Apparently Tash had been the only one in town who hadn't known how hard the monkeys were to keep caged. They had escaped and surrendered in rotating shifts. One pair even invaded the courthouse--one visiting the marriage license bureau, the other entering Superior Court through an open window during a trial.

Tash hired Clinton C. (Red) Imes, a roofing contractor, to capture the two monkeys still at large, and it took Imes two months. By then, however, Shell Oil Co. had obtained an attachment against Tash's property, so Shell officials said the monkeys were theirs. Imes said the monkeys were his because Tash hadn't paid him the trapping fee. Tash said the monkeys were his and sued Imes for their worth, $100, although his suit was soon abandoned.

The monkeys were auctioned by the sheriff in 1924. One was bought by a circus wintering in Anaheim, and for some reason another was bought by Shell. There is no record of what happened to the other two.

..............................

### [WHAT IS NEEDED]
Please reproduce the part of the account of the escaped monkeys that opens with the words containing "The monkeys were auctioned" and closes with "the other two.".

### [DATASET SECTION]

..............................

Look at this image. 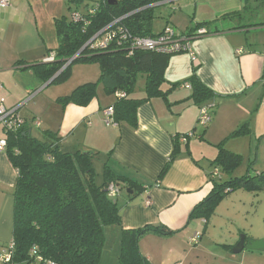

..............................

### [ANSWER IN FULL]
The monkeys were auctioned by the sheriff in 1924. One was bought by a circus wintering in Anaheim, and for some reason another was bought by Shell. There is no record of what happened to the other two.